Tax Advantages of Being a Trader
Do You Actively Trade Securities or Cryptocurrencies[i]? If so, have you considered a “Mark to Market” election for income tax purposes? Are you a “trader” or an “investor”?
A client of mine brought me a letter he received from his discount broker. They sent him a letter to let him know that they considered him a “trader” and he wanted to know what that meant. He made over 1,200 trades last year as he actively managed his portfolio. His accountant told he was subject to the “Wash Sales” Rules (IRC Sec 1091 and 475(b) , discussed below. He wanted to know if there was a way of avoiding the Wash Sales treatment. I told him there is, if he qualifies as a “Trader” he could make a “Mark to Market” election. His accounting professional was unaware to the election.
This note assumes that the reader is not a ”dealer” in Securities.
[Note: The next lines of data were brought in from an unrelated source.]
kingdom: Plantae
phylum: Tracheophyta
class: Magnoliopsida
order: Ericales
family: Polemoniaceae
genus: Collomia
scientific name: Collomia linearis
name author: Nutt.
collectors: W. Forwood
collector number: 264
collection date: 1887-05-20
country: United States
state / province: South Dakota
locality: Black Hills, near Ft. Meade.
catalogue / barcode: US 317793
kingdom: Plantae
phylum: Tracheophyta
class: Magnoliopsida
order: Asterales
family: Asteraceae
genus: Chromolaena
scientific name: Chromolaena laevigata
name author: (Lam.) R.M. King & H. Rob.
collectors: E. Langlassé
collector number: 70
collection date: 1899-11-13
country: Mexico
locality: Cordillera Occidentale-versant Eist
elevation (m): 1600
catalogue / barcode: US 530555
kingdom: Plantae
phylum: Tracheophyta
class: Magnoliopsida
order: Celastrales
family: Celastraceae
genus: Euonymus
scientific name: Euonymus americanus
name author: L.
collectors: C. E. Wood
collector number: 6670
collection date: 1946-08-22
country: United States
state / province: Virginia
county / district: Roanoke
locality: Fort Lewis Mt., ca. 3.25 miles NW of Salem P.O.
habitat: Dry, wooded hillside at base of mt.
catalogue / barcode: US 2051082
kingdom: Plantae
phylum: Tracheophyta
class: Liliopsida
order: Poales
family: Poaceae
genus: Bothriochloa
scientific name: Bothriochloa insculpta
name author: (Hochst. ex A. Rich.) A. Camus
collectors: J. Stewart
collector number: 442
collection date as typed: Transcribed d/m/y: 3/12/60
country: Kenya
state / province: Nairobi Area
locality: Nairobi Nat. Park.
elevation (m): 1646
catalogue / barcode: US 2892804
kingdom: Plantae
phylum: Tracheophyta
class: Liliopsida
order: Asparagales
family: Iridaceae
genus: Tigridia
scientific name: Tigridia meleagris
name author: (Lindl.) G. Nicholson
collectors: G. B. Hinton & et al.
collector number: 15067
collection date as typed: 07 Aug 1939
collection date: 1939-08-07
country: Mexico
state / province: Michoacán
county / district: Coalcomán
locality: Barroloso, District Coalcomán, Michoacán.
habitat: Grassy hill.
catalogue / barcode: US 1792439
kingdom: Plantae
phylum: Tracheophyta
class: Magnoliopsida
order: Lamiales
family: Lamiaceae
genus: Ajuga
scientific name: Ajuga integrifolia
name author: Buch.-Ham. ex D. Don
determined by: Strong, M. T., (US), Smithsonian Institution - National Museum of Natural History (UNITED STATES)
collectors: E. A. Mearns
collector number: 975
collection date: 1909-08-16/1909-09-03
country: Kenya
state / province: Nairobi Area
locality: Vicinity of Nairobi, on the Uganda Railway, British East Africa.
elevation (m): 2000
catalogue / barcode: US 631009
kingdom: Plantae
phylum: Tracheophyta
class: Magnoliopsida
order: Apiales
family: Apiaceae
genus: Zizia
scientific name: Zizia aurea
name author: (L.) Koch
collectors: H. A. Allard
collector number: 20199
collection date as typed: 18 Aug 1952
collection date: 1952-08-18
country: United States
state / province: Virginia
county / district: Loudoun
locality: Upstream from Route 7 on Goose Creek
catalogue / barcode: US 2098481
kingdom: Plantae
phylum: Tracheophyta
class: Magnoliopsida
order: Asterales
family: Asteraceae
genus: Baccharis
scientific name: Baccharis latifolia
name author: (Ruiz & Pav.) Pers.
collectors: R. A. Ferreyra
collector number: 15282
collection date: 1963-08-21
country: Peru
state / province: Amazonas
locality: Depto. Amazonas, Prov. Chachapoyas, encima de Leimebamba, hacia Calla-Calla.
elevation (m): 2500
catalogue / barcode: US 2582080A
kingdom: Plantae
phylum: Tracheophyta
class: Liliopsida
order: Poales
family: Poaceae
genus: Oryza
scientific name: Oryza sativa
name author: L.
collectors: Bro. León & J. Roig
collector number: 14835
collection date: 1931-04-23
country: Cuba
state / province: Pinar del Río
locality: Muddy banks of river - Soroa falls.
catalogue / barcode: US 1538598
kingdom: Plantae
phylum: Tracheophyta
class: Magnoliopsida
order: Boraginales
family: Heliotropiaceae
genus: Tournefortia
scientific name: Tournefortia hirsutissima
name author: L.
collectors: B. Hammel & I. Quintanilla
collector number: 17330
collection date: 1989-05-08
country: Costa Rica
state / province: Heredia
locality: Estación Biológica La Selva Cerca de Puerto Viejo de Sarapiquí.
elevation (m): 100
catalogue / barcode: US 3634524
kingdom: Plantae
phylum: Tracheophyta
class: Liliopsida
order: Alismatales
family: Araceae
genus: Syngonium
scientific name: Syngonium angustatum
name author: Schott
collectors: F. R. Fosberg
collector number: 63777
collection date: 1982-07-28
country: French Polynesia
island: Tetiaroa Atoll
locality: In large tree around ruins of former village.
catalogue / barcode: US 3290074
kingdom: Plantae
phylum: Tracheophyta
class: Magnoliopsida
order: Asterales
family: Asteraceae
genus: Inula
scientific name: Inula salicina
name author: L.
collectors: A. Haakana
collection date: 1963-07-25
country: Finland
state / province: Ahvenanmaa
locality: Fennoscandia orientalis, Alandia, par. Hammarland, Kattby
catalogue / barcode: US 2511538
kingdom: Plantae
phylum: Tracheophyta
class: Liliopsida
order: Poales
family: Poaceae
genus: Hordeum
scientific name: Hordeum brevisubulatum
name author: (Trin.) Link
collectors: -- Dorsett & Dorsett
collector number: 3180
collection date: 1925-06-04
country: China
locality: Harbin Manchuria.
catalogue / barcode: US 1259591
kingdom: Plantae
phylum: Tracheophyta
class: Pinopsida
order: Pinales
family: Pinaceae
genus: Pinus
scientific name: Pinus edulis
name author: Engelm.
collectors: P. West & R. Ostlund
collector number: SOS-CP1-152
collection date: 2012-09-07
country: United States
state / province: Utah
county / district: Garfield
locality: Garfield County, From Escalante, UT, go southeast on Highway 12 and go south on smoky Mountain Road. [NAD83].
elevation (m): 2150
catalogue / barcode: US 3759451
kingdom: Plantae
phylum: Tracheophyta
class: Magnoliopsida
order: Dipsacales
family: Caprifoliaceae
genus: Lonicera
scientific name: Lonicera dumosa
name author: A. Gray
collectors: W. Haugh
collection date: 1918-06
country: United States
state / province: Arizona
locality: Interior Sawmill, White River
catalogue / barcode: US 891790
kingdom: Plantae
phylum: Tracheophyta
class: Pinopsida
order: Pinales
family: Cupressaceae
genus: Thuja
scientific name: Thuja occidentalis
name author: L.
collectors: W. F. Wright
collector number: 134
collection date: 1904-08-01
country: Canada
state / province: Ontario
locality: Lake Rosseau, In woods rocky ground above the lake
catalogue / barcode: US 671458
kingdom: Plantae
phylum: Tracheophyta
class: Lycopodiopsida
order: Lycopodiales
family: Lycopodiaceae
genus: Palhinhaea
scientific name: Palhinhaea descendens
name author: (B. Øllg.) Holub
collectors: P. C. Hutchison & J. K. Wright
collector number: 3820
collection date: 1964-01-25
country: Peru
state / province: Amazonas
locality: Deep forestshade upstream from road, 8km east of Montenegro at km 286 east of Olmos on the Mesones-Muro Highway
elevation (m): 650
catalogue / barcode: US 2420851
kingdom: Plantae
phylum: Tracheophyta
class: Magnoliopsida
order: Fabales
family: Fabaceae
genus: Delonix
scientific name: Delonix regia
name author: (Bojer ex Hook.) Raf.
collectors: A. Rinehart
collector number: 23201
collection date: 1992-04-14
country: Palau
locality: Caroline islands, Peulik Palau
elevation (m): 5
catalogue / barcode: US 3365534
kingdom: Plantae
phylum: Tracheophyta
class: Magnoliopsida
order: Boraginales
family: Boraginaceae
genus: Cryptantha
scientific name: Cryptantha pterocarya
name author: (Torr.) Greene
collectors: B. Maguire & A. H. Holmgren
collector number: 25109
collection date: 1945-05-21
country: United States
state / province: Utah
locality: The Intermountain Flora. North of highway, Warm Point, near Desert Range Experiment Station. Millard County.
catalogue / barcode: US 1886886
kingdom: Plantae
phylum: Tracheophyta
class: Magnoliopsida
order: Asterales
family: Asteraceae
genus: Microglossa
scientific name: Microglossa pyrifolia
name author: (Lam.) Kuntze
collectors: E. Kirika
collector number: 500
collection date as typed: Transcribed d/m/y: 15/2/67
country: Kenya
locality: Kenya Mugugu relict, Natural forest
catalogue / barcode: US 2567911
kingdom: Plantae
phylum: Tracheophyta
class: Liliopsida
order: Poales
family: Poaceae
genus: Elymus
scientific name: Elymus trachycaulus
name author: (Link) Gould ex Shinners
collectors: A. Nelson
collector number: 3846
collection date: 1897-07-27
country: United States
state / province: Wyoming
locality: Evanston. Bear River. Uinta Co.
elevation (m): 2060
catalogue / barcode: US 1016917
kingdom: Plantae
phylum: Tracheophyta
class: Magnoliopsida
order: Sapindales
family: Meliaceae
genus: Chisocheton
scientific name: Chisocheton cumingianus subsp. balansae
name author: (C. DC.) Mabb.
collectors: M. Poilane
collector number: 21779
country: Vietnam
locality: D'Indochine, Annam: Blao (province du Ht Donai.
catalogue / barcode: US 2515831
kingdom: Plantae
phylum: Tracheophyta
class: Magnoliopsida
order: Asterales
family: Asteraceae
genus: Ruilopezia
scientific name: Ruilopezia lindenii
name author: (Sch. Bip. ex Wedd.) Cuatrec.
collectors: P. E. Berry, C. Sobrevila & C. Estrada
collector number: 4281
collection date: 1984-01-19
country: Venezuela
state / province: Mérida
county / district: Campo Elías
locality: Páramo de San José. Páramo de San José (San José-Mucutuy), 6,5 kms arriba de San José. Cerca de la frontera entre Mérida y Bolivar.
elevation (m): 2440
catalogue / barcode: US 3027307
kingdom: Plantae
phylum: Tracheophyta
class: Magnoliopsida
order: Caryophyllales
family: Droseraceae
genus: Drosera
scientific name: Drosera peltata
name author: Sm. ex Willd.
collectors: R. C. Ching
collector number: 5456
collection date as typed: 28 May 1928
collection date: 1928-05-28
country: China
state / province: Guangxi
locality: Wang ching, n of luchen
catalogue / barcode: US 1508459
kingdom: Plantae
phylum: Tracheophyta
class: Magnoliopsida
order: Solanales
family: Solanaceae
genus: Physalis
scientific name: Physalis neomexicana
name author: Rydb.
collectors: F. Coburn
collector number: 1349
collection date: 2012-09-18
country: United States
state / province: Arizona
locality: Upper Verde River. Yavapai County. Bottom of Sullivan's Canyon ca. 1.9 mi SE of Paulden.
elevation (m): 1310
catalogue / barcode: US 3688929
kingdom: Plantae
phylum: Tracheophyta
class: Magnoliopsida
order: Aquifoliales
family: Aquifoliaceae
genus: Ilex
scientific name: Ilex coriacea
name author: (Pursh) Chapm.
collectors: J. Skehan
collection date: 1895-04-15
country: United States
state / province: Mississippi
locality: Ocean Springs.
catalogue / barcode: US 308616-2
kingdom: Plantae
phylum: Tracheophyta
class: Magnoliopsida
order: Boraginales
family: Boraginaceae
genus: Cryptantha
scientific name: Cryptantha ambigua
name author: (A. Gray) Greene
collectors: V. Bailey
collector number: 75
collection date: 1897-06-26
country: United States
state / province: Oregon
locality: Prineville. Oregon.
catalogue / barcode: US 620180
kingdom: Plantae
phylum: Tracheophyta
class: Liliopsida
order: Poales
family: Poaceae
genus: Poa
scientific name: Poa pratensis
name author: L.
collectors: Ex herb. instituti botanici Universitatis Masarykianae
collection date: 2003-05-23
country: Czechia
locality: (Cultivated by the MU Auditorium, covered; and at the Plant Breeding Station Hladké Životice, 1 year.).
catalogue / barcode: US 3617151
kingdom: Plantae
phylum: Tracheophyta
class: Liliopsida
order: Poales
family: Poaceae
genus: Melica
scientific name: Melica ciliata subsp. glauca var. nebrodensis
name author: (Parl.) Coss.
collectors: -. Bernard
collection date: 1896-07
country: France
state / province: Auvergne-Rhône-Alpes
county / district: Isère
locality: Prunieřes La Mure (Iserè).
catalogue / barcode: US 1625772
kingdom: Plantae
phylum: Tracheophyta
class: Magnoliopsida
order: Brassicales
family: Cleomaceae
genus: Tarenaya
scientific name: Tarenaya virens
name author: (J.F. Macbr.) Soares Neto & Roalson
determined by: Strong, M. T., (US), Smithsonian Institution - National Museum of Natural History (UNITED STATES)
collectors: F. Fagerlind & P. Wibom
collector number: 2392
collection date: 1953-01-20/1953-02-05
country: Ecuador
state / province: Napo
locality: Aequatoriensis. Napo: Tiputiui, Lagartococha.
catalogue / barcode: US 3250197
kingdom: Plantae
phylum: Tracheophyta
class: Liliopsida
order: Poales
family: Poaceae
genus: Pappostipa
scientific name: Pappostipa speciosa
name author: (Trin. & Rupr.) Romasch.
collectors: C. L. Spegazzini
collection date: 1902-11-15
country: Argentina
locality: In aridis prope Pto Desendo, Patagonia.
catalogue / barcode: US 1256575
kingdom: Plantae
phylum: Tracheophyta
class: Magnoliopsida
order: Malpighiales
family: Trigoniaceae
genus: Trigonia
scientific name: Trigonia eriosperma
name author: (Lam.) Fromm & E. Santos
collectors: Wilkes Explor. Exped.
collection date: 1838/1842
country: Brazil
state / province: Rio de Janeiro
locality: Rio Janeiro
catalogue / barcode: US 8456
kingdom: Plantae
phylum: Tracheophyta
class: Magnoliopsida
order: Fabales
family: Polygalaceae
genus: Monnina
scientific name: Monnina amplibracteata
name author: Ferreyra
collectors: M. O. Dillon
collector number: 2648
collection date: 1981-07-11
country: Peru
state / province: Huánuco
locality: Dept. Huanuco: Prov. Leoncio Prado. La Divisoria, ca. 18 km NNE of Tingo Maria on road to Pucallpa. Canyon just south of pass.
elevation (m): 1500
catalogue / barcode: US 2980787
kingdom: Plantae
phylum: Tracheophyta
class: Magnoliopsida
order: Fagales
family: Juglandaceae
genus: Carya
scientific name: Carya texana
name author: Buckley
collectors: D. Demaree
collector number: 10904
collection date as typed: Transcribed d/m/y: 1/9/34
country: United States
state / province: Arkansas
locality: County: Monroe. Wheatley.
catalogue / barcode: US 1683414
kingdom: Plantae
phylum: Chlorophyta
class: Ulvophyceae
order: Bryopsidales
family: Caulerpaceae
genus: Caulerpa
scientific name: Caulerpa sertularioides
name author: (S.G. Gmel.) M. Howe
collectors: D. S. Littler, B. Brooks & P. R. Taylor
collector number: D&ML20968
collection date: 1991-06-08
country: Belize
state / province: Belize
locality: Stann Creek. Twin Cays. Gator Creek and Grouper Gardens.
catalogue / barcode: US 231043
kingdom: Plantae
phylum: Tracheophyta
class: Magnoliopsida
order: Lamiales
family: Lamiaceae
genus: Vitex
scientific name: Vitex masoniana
A “Dealer” is defined as a taxpayer who regularly purchases securities from or sells securities to customers in the ordinary course of a trade or business. Only Dealers and Traders can make a Mark to Market Election, Investor cannot. What is the difference between a Trader and an Investor and why should you care?
Who is an Investor? The basic rules concerning capital gains and losses apply to investors, who report their gains and losses on Schedule D. The mark-to-market rules and the possibility for ordinary loss treatment are not available if the taxpayer is considered an investor. In adtion the “Wash Sales” rules apply to Investors See Secs. 1091 and 475(b).
Who is a Trader? The IRS has set forth the following criteria to qualify as a “Trader”. The taxpayer must meet all of the following tests:
- The taxpayer must seek to profit from daily market movements in the prices of securities and not from dividends, interest, or capital appreciation;
- The activity must be substantial; and
- The activity must be carried on with continuity and regularity.
The following facts and circumstances must be considered in determining whether the activity is a securities trading business:
- Typical holding periods for securities bought and sold;
- The frequency and dollar amount of trades during the year;
- The extent to which the taxpayer pursues the activity to produce income for his or her livelihood; and
- The amount of time devoted to the activity
What is a “security”? The term “security” is broadly defined to include a share of stock; a partnership interest; a beneficial interest in a trust; a note, bond, debenture, or other evidence of indebtedness; and certain other contracts or positions. Certain securities are exempt from Sec. 475 treatment (e.g., the constructive sale). The issue, which is yet to be resolved, is whether cryptocurrencies qualify as a ”security”. The IRS determined that cryptocurrency is “Property” (Notice 2014-21) but has not gone further in its characterization. This issue, is, therefore, yet to be determined. There are certain forms of investment in cryptocurrency like ETF’s ,that are securities, but the issue overall remains unsettled. When in doubt, make the election
Why Make a Mark to Market Election? Under the mark-to-market rules, dealers and eligible traders are treated as having sold all their securities on the last day of the tax year at their fair market value (FMV), causing gain or loss to be taken into account for the year. Any gain or loss recognized under this rule is taxed as ordinary income or ordinary loss. This rule is extremely valuable because it allows traders (who make the election) to avoid the limitation on the deduction of capital losses. By making the election, traders can use losses to offset all other taxable income without limitation. Moreover, because these are business losses, traders can add to or create a net operating loss that they can carry back two years and forward 20 years. The wash sales rules do not apply.
How do I make a Mark to Market Election? There is no special form for making the election. Instead, the taxpayer simply files a statement containing certain information. For elections effective for tax years beginning on or after January 1, 1999, and not requiring a change in accounting methods (e.g., the first year of business), the statement must include the following:
- A description of the election being made (i.e., the election under Sec. 475 to use the mark-to-market method of accounting);
- The first tax year for which the election is effective; and
- The trade or business for which the taxpayer is making the election.
What if I failed to make the election timely. Section 9100 provides relief for a late election based upon “reasonable cause”. Reliance on the written advice of an accounting professional or lawyer can be adequate, however, the issue of professional malpractice is outside the scope of this blog,
Conclusion: True traders should consider a Mark to Market election for their “trading activities.